> _Problem to work on_
Give back, word for word, the lines in the listing below from the one holding "Верде, горевали, когда" down to the one holding "Недавні записи", both ends included.

┌──

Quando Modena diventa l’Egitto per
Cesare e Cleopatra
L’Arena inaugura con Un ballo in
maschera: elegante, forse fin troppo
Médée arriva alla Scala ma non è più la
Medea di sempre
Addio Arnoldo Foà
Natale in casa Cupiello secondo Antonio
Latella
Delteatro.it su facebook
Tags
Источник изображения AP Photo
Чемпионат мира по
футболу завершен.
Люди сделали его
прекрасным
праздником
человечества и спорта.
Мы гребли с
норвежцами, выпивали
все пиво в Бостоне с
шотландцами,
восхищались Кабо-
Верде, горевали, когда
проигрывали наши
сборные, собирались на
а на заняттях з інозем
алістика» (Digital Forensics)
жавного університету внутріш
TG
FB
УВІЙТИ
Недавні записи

└──
┌──

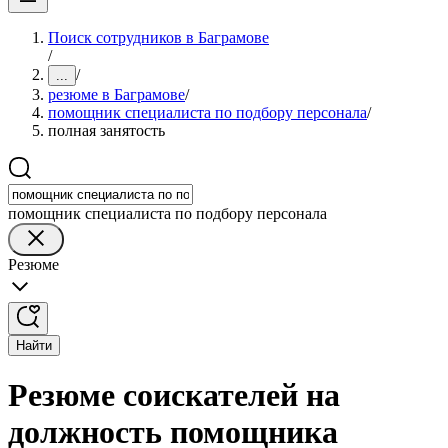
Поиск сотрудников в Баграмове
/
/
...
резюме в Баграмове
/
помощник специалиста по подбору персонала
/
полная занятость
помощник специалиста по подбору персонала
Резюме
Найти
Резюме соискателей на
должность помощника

└──
┌──

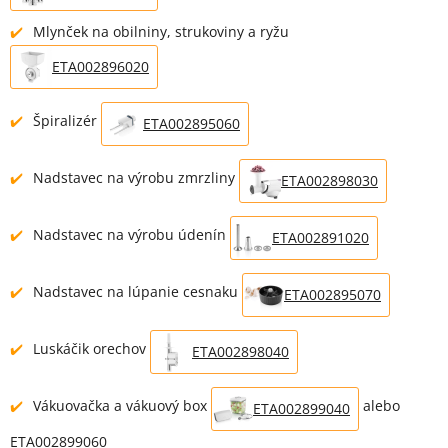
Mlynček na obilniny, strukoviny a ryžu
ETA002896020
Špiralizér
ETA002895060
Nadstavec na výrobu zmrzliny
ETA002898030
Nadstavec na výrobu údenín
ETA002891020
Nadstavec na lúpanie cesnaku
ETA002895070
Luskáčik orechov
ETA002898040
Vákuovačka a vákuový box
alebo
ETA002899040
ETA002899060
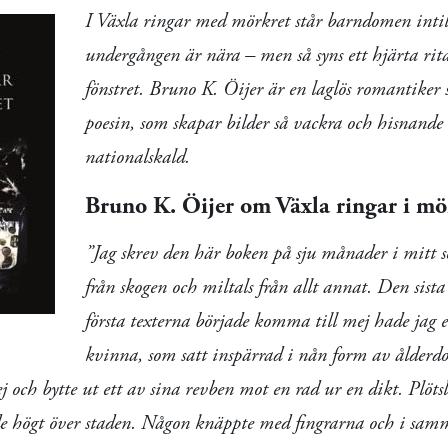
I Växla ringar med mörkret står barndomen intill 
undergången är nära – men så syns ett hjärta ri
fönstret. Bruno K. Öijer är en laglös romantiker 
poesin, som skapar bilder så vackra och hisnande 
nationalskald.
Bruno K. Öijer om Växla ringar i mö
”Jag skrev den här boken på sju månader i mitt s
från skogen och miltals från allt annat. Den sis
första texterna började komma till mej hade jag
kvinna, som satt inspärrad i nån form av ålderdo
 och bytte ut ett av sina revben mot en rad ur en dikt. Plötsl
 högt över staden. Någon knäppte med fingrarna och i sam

└──

> _Output_
Верде, горевали, когда
проигрывали наши
сборные, собирались на
а на заняттях з інозем
алістика» (Digital Forensics)
жавного університету внутріш
TG
FB
УВІЙТИ
Недавні записи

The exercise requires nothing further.